▸ **The problem**:
Retype the data below exactly, skipping pictures.

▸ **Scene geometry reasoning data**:
○ ○ ○ ○ ○ ○ ○
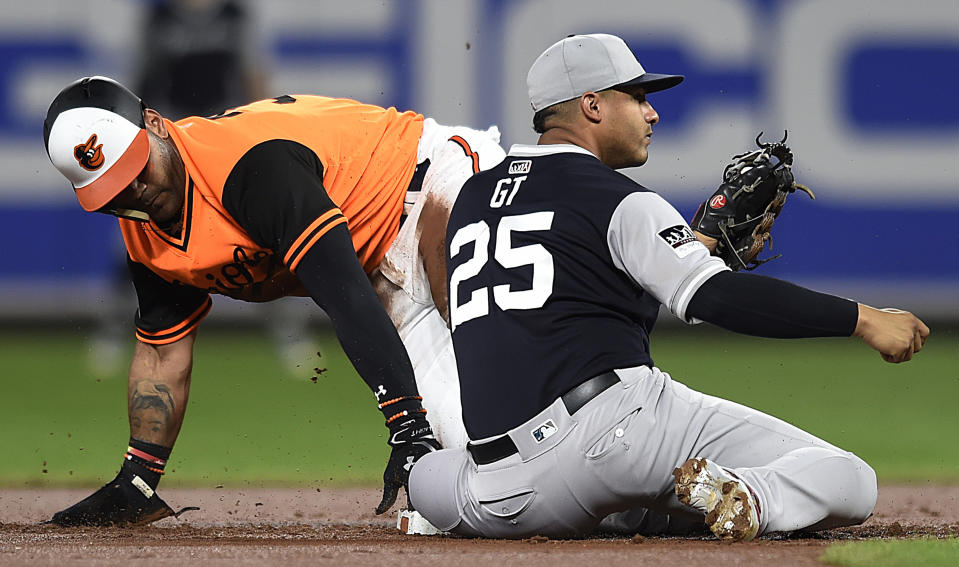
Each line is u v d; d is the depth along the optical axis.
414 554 10.47
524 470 10.99
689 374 38.81
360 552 10.73
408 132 15.16
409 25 47.97
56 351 45.16
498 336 11.10
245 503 18.36
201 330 52.25
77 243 48.12
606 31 48.06
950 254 48.72
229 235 13.36
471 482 11.44
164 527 14.47
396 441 12.50
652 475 10.86
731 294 10.38
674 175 48.25
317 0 47.38
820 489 10.94
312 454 25.55
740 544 10.93
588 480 10.81
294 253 12.79
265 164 13.11
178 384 14.54
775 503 10.82
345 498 19.12
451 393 14.12
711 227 14.27
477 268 11.45
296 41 47.38
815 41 48.56
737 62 48.34
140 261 14.10
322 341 48.22
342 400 34.72
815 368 42.22
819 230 48.81
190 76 37.19
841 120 48.75
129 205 13.02
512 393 10.98
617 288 11.01
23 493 19.61
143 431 14.42
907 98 48.72
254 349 46.69
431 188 14.66
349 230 13.63
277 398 34.94
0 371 40.09
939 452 25.17
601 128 12.01
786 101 48.47
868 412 31.84
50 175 47.97
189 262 13.54
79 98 12.85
○ ○ ○ ○ ○ ○ ○
▸ **The answer**:
Each line is u v d; d is the depth along the optical axis.
414 554 10.47
524 470 10.99
689 374 38.81
360 552 10.73
408 132 15.16
409 25 47.97
56 351 45.16
498 336 11.10
245 503 18.36
201 330 52.25
77 243 48.12
606 31 48.06
950 254 48.72
229 235 13.36
471 482 11.44
164 527 14.47
396 441 12.50
652 475 10.86
731 294 10.38
674 175 48.25
317 0 47.38
820 489 10.94
312 454 25.55
740 544 10.93
588 480 10.81
294 253 12.79
265 164 13.11
178 384 14.54
775 503 10.82
345 498 19.12
451 393 14.12
711 227 14.27
477 268 11.45
296 41 47.38
815 41 48.56
737 62 48.34
140 261 14.10
322 341 48.22
342 400 34.72
815 368 42.22
819 230 48.81
190 76 37.19
841 120 48.75
129 205 13.02
512 393 10.98
617 288 11.01
23 493 19.61
143 431 14.42
907 98 48.72
254 349 46.69
431 188 14.66
349 230 13.63
277 398 34.94
0 371 40.09
939 452 25.17
601 128 12.01
786 101 48.47
868 412 31.84
50 175 47.97
189 262 13.54
79 98 12.85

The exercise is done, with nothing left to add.